By Tony Attwood
The assault on Bukayo Saka last night has quite rightly caused some protests, even from the normally referee friendly media.
Aubameyang has already said he couldn’t believe that James McArthur wasn’t sent off for his challenge on Saka. And indeed even the normally Arsenal-negative Daily Mirror commented on the situation by saying “Crystal Palace midfielder McArthur kicked through the back of Saka in the closing stages of the first half, with the Gunners youngster failing to return for the second period as he was forced off injured.”
They continued by noting that “Responding to a video of the challenge on Twitter after the match, Aubameyang wrote: “How is that not a red? I had not seen it like that from the field.”
This at least is one tiny step forward, although now, under the rules imposed on the Premier League by PGMO, Auba can be charged under rule E3(1) which states that players “shall at all times act in the best interests of the game and shall not act in any manner which is improper or brings the game into disrepute …”
Now we might remember that Steve Bruce was displeased with the decision taken by Michael Oliver, in relation to a penalty awarded for handball, and said, “It was a joke decision. I have to ask the question, would we have got it? In my opinion, he (Oliver) couldn’t wait to give it.”
He was then charged under the E3 (1) rule.
So ‘bringing the game into disrepute’ is the only issue one can be done for when questioning a referee’s decision.
Here however the referee made a game-changing decision by not sending the player off. And saying that does not question the integrity of the referee, and nor does it necessarily imply the referee is motivated by bias.
As others have pointed out before, this rule has been used in cases of indecency, racism and homophobia – and all quite reasonably. But expressing an honest opinion that the referee is wrong is not something that should be invoked as a reason for disciplinary procedures.
In effect, as others have pointed out before me, “Rule E3(1) appears to conflict with an individual’s Article 10 right to freedom of expression” and it is on this point that the FA has regularly and openly attempted to use Rule E3(1) to ensure that it protects the members of the PGMO.
But because of the pressure of PGMO to control every aspect of the game, and to protect themselves from all criticism, we now live in a world in which the freedom of managers and others to express their points of view has been restricted – with the compliance of an ever compliant (when it comes to refereeing) media.
Of course that does not mean that managers and others should be free to say anything they like, and most certainly does not mean that managers etc should be free to express racist or homophobic notions.
But because of the ludicrous way in which they whole of Premier League football kowtows to the whim of the PGMO, and because the UK media will not say a thing against PGMO, most people connected with the game are prohibited from pointing out how terrible that foul was, how badly misjudged the referee’s decision way, and how Palace were encouraged by that yellow card.
Mikel Arteta said that he could not understand why VAR didn’t look at the incident, and again we might well ask the same question.

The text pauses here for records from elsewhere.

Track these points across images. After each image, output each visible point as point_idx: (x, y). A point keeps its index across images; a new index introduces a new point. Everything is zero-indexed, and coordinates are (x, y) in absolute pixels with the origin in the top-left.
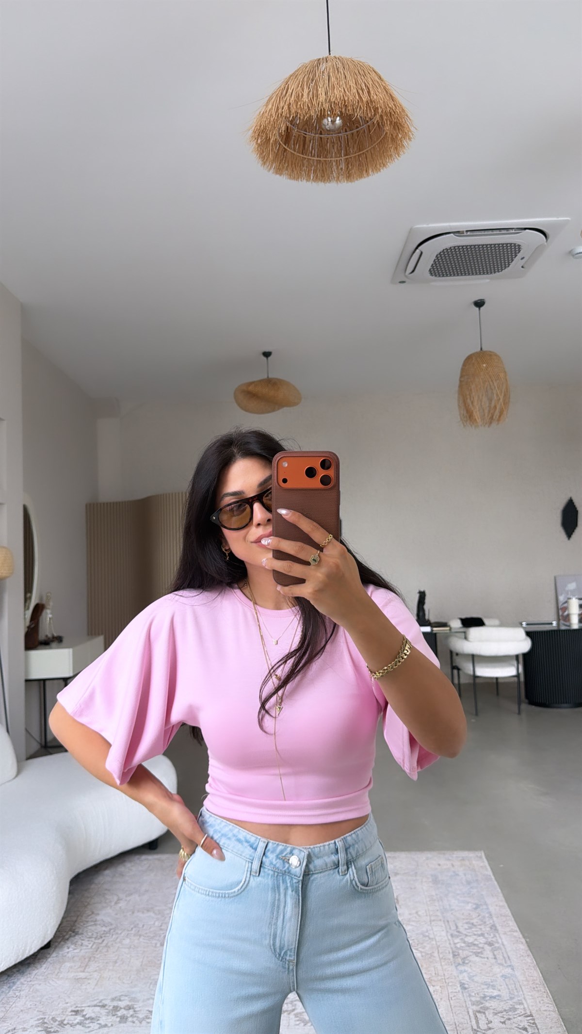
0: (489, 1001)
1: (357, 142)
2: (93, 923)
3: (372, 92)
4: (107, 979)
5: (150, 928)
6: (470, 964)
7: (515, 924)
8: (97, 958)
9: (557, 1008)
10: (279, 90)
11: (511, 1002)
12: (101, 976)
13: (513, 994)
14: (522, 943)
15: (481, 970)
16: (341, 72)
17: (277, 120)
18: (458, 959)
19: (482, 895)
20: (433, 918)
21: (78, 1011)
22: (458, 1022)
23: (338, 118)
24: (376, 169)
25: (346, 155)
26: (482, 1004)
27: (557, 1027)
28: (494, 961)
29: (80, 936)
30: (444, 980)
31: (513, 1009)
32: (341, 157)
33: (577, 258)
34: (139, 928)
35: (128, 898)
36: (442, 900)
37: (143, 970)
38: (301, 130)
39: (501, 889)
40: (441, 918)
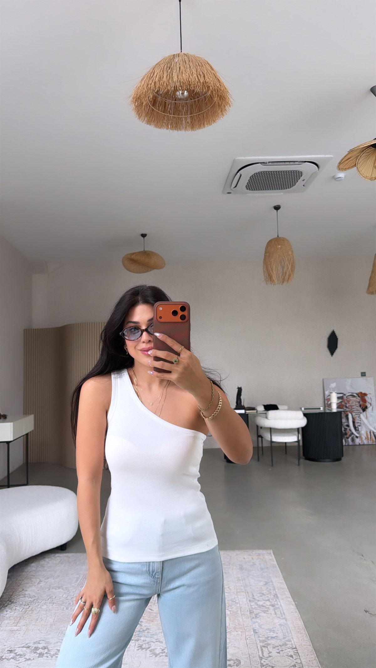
0: (271, 640)
1: (198, 106)
2: (23, 596)
3: (206, 76)
4: (31, 631)
5: (60, 599)
6: (260, 617)
7: (289, 594)
8: (25, 617)
9: (312, 643)
10: (149, 73)
11: (283, 640)
12: (27, 629)
13: (286, 636)
14: (293, 605)
15: (267, 621)
16: (187, 64)
17: (147, 91)
18: (252, 614)
19: (270, 576)
20: (238, 591)
21: (12, 650)
22: (251, 653)
23: (186, 92)
24: (209, 123)
25: (191, 114)
26: (266, 641)
27: (311, 655)
28: (275, 615)
29: (15, 604)
30: (243, 628)
31: (285, 644)
32: (188, 115)
33: (337, 181)
34: (53, 599)
35: (46, 581)
36: (245, 580)
37: (55, 625)
38: (163, 98)
39: (281, 572)
40: (243, 590)
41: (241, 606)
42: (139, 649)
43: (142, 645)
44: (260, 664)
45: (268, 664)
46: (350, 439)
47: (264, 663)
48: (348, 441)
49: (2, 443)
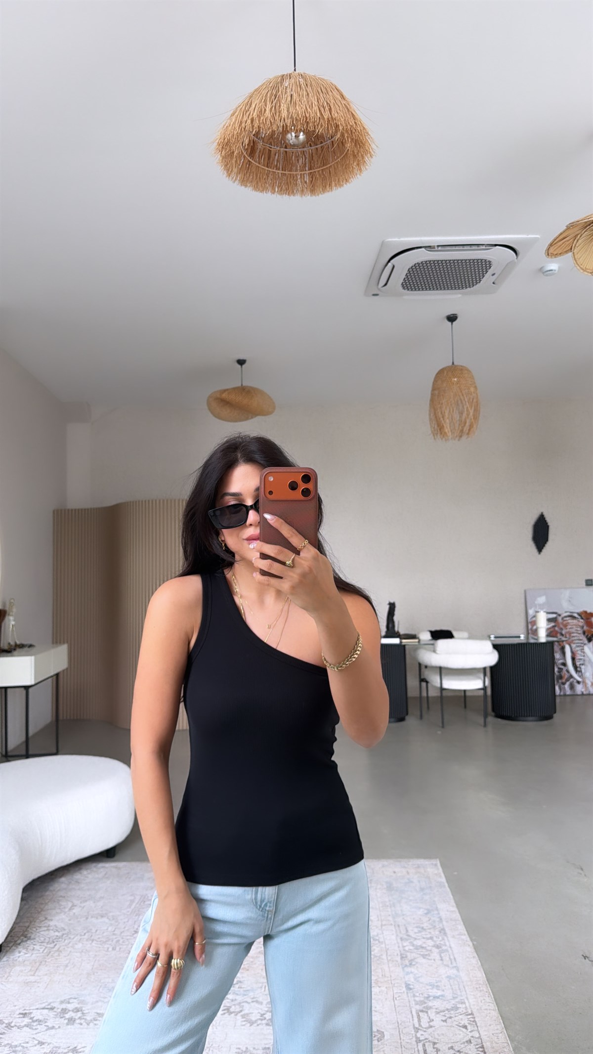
0: (434, 1001)
1: (321, 157)
2: (46, 929)
3: (333, 109)
4: (57, 983)
5: (103, 933)
6: (417, 965)
7: (464, 927)
8: (48, 962)
9: (498, 1007)
10: (242, 103)
11: (453, 1002)
12: (50, 980)
13: (457, 994)
14: (469, 946)
15: (427, 971)
16: (303, 90)
17: (240, 133)
18: (406, 960)
19: (434, 901)
20: (384, 923)
21: (26, 1014)
22: (401, 1021)
23: (302, 133)
24: (339, 184)
26: (425, 1003)
27: (496, 1025)
28: (441, 962)
29: (32, 941)
30: (390, 982)
31: (456, 1008)
32: (306, 170)
33: (547, 275)
34: (92, 933)
35: (83, 905)
36: (394, 906)
37: (94, 974)
38: (267, 143)
39: (453, 895)
40: (392, 922)
41: (387, 947)
42: (224, 1014)
43: (229, 1007)
44: (414, 1039)
45: (427, 1039)
46: (567, 686)
47: (421, 1037)
48: (564, 688)
49: (17, 689)
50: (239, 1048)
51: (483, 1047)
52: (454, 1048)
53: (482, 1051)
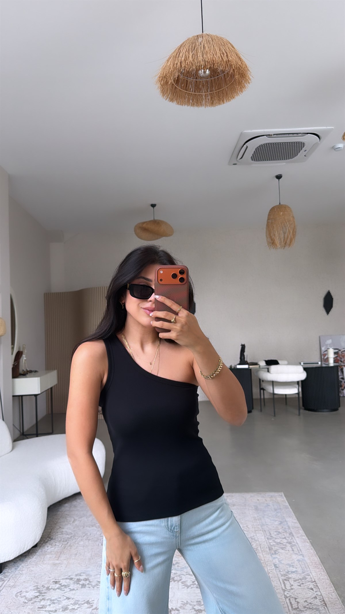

Still there are always some who will excuse the referees. But even former referee Mark Halsey said that McArthur was “extremely lucky” not be be sent off, adding “The Crystal Palace midfielder was late on the challenge, had no chance of winning the ball and booted Saka in his right calf at the end of the first half.”
The question then arises what will happen as a result of this?
The answer of course is nothing. And that tells us all what the real problem is. Because the message is that a tackle of this nature can be got away with, in certain circumstances.